Report calls for improved federal agency coordination in response to cyberattacks against schools

WASHINGTON D.C. — A new watchdog report is calling on the federal government to improve its coordination among agencies when responding to and protecting against cyberattacks targeting K-12 schools.

The report from the U.S. Government Accountability Office (GAO) said cyberattacks against K-12 schools are becoming more sophisticated and more widespread and they are having a major impact on students and staff.

According to the report, state and local school officials “reported that the loss of learning following a cyberattack ranged from 3 days to 3 weeks, and recovery time ranged from 2 to 9 months.”

Earlier this year, members of Congress heard from cyber security experts about the impact these cyberattacks are having on schools.

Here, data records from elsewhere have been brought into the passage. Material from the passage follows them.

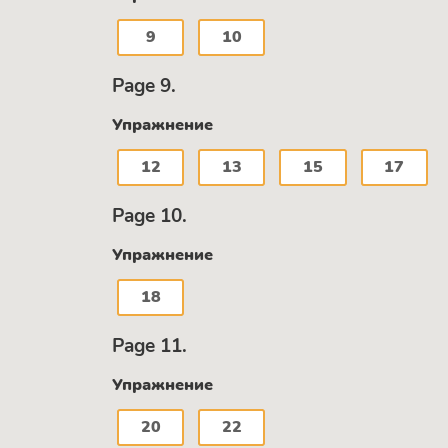
9
10
Page 9.
Упражнение
12
13
15
17
Page 10.
Упражнение
18
Page 11.
Упражнение
20
22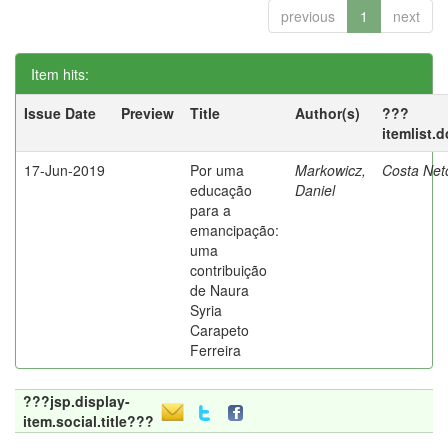
previous
1
next
Item hits:
Issue Date
Preview
Title
Author(s)
???
itemlist.
17-Jun-2019
Por uma
Markowicz,
Costa Net
educação
Daniel
para a
emancipação:
uma
contribuição
de Naura
Syria
Carapeto
Ferreira
???jsp.display-
item.social.title???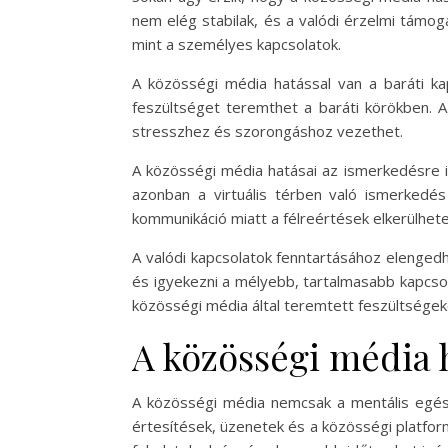
nem elég stabilak, és a valódi érzelmi támog
mint a személyes kapcsolatok.
A közösségi média hatással van a baráti ka
feszültséget teremthet a baráti körökben. A
stresszhez és szorongáshoz vezethet.
A közösségi média hatásai az ismerkedésre is
azonban a virtuális térben való ismerkedé
kommunikáció miatt a félreértések elkerülhete
A valódi kapcsolatok fenntartásához elenged
és igyekezni a mélyebb, tartalmasabb kapcsol
közösségi média által teremtett feszültségek
A közösségi média 
A közösségi média nemcsak a mentális egész
értesítések, üzenetek és a közösségi platfor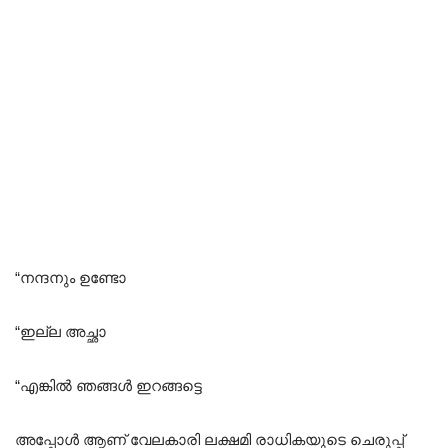
“നന്ദനും ഉണ്ടോ
“ഇല്ല അച്ഛാ
“എങ്കിൽ ഞങ്ങൾ ഇറങ്ങട്ടെ
അപ്പോൾ ആണ് വേലകാരി ലക്ഷമി രാധികയുടെ ചെരുപ്പ്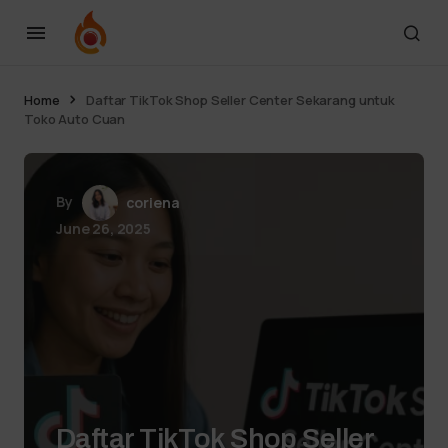
Home
Daftar TikTok Shop Seller Center Sekarang untuk
Toko Auto Cuan
By
coriena
June 26, 2025
Daftar TikTok Shop Seller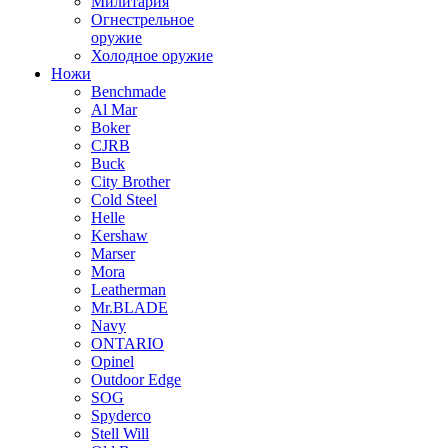
Милитария
Огнестрельное
оружие
Холодное оружие
Ножи
Benchmade
Al Mar
Boker
CJRB
Buck
City Brother
Cold Steel
Helle
Kershaw
Marser
Mora
Leatherman
Mr.BLADE
Navy
ONTARIO
Opinel
Outdoor Edge
SOG
Spyderco
Stell Will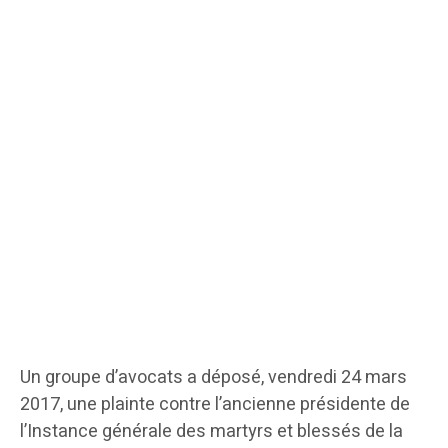
Un groupe d’avocats a déposé, vendredi 24 mars
2017, une plainte contre l’ancienne présidente de
l’Instance générale des martyrs et blessés de la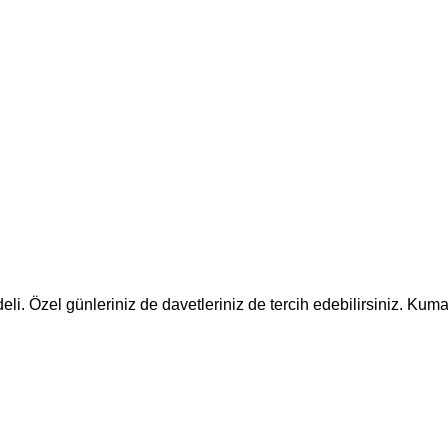
eli. Özel günleriniz de davetleriniz de tercih edebilirsiniz. Kum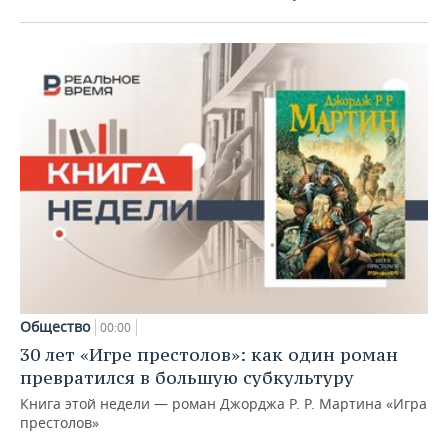
Общество
00:00
30 лет «Игре престолов»: как один роман
превратился в большую субкультуру
Книга этой недели — роман Джорджа Р. Р. Мартина «Игра
престолов»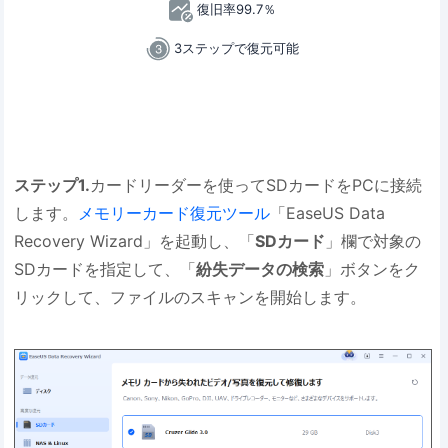
復旧率99.7％
3ステップで復元可能
ステップ1.
カードリーダーを使ってSDカードをPCに接続
します。
メモリーカード復元ツール
「EaseUS Data
Recovery Wizard」を起動し、「
SDカード
」欄で対象の
SDカードを指定して、「
紛失データの検索
」ボタンをク
リックして、ファイルのスキャンを開始します。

“The impact of cyberattacks on K-12 school districts, teachers and students include lost instructional time, damage to schools reputations, high financial cost of cyber incidents, rising cybersecurity insurance costs, financial and credit hardships for employees from the loss of their personal data,” said Amy McLaughlin, Cybersecurity Program Director for Consortium of School Networking, during her May 2022 testimony.

The report points to examples of cyberattacks against school districts in California, Texas, Florida and more.

In December 2021, the report said a vendor for Chicago Public Schools was hit by a ransomware attack, which led to the personal information of more than 500,000 students and staff members being exposed.

“The data included students’ names, schools, dates of birth, genders, school identification numbers, state student identification numbers, and course information from previous school years,” said the report.

The report highlights four recommendations to improve federal agency coordination.

The recommendations include the Secretary of Education creating a “collaborative mechanism, such as an applicable government coordinating council, to coordinate cybersecurity efforts between agencies and with the K-12 community.”

It also calls for improvements with how federal agencies track metrics to measure the effectiveness of K-12 cybersecurity related services.

In response, the Education Department said it has “already begun informal interagency coordination with other federal partners and stakeholders, including the Cybersecurity and Infrastructure Security Agency (CISA), the Federal Communications Commission (FCC) and the Office of the National Cyber Director, and is considering the use of other collaborative mechanisms.”

The report said the total number of cyberattacks against K-12 schools is unknown, in part because of the reluctance of schools to want to report being a victim or fear of being targeted again.